Directive - The line containing "X0069685Y0091000D01*" marks the end; write out exactly every line from the start of the data up to and including it, without the pictures.

(Electronic design automation data)
#####

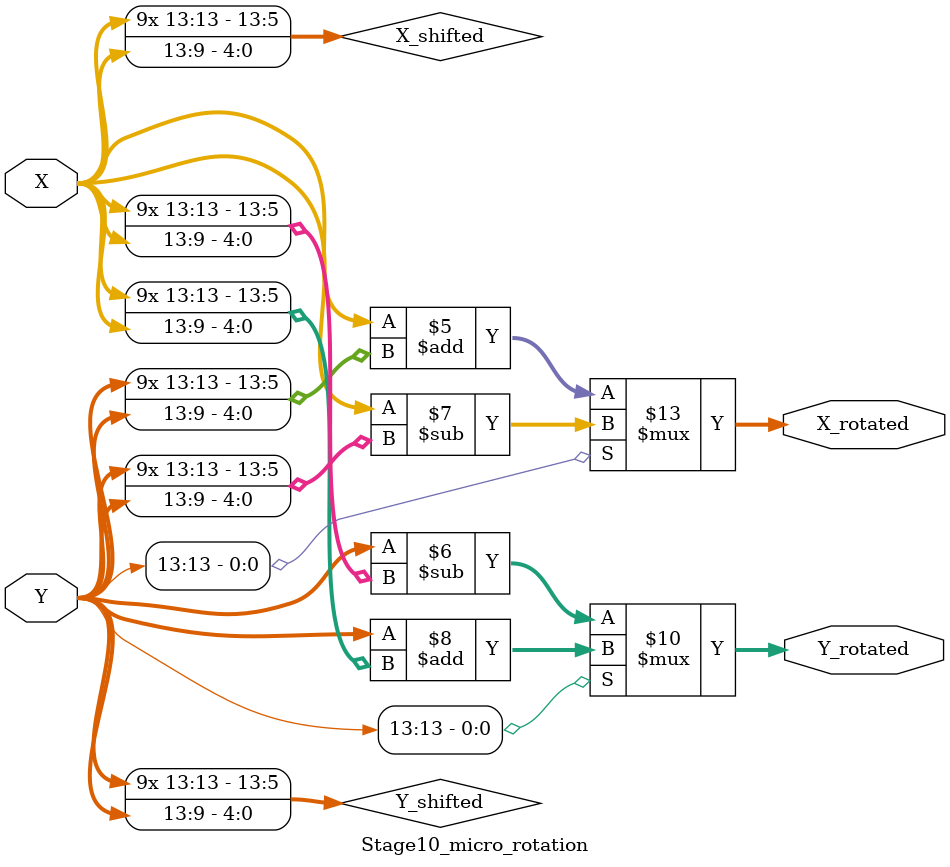
<source format=v>
`timescale 1ns / 1ps

module Stage10_micro_rotation(X, Y, X_rotated, Y_rotated);     
input [13:0] X, Y;
//input Y_signed;
output [13:0] X_rotated, Y_rotated;

// input
wire signed [13:0] X, Y;        // S1.12  (14bits)
//wire signed Y_signed;           // Y[13] = ¦P¤@­Ó stage Y ªº signed bit¡A¨M©w X¡BY ­n¥[©Î´î

// output
reg signed [13:0] X_rotated, Y_rotated;       // S1.12  (14bits)

reg signed [13:0] X_shifted, Y_shifted;

always@ (X or Y)
begin
    X_shifted = X >>> 9;          // ²Ä 10 ­Ó stage ¦V¥k¦ì²¾ 9 bits
    Y_shifted = Y >>> 9;
    
    if(Y[13] == 1'b0)
    begin
        X_rotated = X + Y_shifted;
        Y_rotated = Y - X_shifted;
    end
    
    else
    begin
        X_rotated = X - Y_shifted;
        Y_rotated = Y + X_shifted;
    end
end

endmodule

</source>
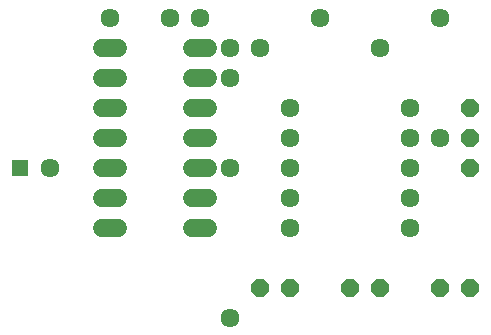
<source format=gbs>
G75*
%MOIN*%
%OFA0B0*%
%FSLAX25Y25*%
%IPPOS*%
%LPD*%
%AMOC8*
5,1,8,0,0,1.08239X$1,22.5*
%
%ADD10C,0.06343*%
%ADD11R,0.05556X0.05556*%
%ADD12C,0.05950*%
%ADD13OC8,0.05950*%
%ADD14OC8,0.06000*%
D10*
X0022260Y0061000D03*
X0082260Y0061000D03*
X0102260Y0061000D03*
X0102260Y0071000D03*
X0102260Y0081000D03*
X0082260Y0091000D03*
X0082260Y0101000D03*
X0092260Y0101000D03*
X0072260Y0111000D03*
X0062260Y0111000D03*
X0042260Y0111000D03*
X0112260Y0111000D03*
X0132260Y0101000D03*
X0152260Y0111000D03*
X0142260Y0081000D03*
X0142260Y0071000D03*
X0152260Y0071000D03*
X0142260Y0061000D03*
X0142260Y0051000D03*
X0142260Y0041000D03*
X0102260Y0041000D03*
X0102260Y0051000D03*
X0082260Y0011000D03*
D11*
X0012260Y0061000D03*
D12*
X0039685Y0041000D02*
X0044835Y0041000D01*
X0044835Y0051000D02*
X0039685Y0051000D01*
X0039685Y0061000D02*
X0044835Y0061000D01*
X0044835Y0071000D02*
X0039685Y0071000D01*
X0039685Y0081000D02*
X0044835Y0081000D01*
X0044835Y0091000D02*
X0039685Y0091000D01*
X0039685Y0101000D02*
X0044835Y0101000D01*
X0069685Y0101000D02*
X0074835Y0101000D01*
X0074835Y0091000D02*
X0069685Y0091000D01*
X0069685Y0081000D02*
X0074835Y0081000D01*
X0074835Y0071000D02*
X0069685Y0071000D01*
X0069685Y0061000D02*
X0074835Y0061000D01*
X0074835Y0051000D02*
X0069685Y0051000D01*
X0069685Y0041000D02*
X0074835Y0041000D01*
D13*
X0162260Y0061000D03*
X0162260Y0071000D03*
X0162260Y0081000D03*
D14*
X0162260Y0021000D03*
X0152260Y0021000D03*
X0132260Y0021000D03*
X0122260Y0021000D03*
X0102260Y0021000D03*
X0092260Y0021000D03*
M02*

</source>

#####

Reply to the exercise -
<source format=v>
`timescale 1ns / 1ps

module Stage10_micro_rotation(X, Y, X_rotated, Y_rotated);     
input [13:0] X, Y;
//input Y_signed;
output [13:0] X_rotated, Y_rotated;

// input
wire signed [13:0] X, Y;        // S1.12  (14bits)
//wire signed Y_signed;           // Y[13] = ¦P¤@­Ó stage Y ªº signed bit¡A¨M©w X¡BY ­n¥[©Î´î

// output
reg signed [13:0] X_rotated, Y_rotated;       // S1.12  (14bits)

reg signed [13:0] X_shifted, Y_shifted;

always@ (X or Y)
begin
    X_shifted = X >>> 9;          // ²Ä 10 ­Ó stage ¦V¥k¦ì²¾ 9 bits
    Y_shifted = Y >>> 9;
    
    if(Y[13] == 1'b0)
    begin
        X_rotated = X + Y_shifted;
        Y_rotated = Y - X_shifted;
    end
    
    else
    begin
        X_rotated = X - Y_shifted;
        Y_rotated = Y + X_shifted;
    end
end

endmodule

</source>
<source format=gbs>
G75*
%MOIN*%
%OFA0B0*%
%FSLAX25Y25*%
%IPPOS*%
%LPD*%
%AMOC8*
5,1,8,0,0,1.08239X$1,22.5*
%
%ADD10C,0.06343*%
%ADD11R,0.05556X0.05556*%
%ADD12C,0.05950*%
%ADD13OC8,0.05950*%
%ADD14OC8,0.06000*%
D10*
X0022260Y0061000D03*
X0082260Y0061000D03*
X0102260Y0061000D03*
X0102260Y0071000D03*
X0102260Y0081000D03*
X0082260Y0091000D03*
X0082260Y0101000D03*
X0092260Y0101000D03*
X0072260Y0111000D03*
X0062260Y0111000D03*
X0042260Y0111000D03*
X0112260Y0111000D03*
X0132260Y0101000D03*
X0152260Y0111000D03*
X0142260Y0081000D03*
X0142260Y0071000D03*
X0152260Y0071000D03*
X0142260Y0061000D03*
X0142260Y0051000D03*
X0142260Y0041000D03*
X0102260Y0041000D03*
X0102260Y0051000D03*
X0082260Y0011000D03*
D11*
X0012260Y0061000D03*
D12*
X0039685Y0041000D02*
X0044835Y0041000D01*
X0044835Y0051000D02*
X0039685Y0051000D01*
X0039685Y0061000D02*
X0044835Y0061000D01*
X0044835Y0071000D02*
X0039685Y0071000D01*
X0039685Y0081000D02*
X0044835Y0081000D01*
X0044835Y0091000D02*
X0039685Y0091000D01*
X0039685Y0101000D02*
X0044835Y0101000D01*
X0069685Y0101000D02*
X0074835Y0101000D01*
X0074835Y0091000D02*
X0069685Y0091000D01*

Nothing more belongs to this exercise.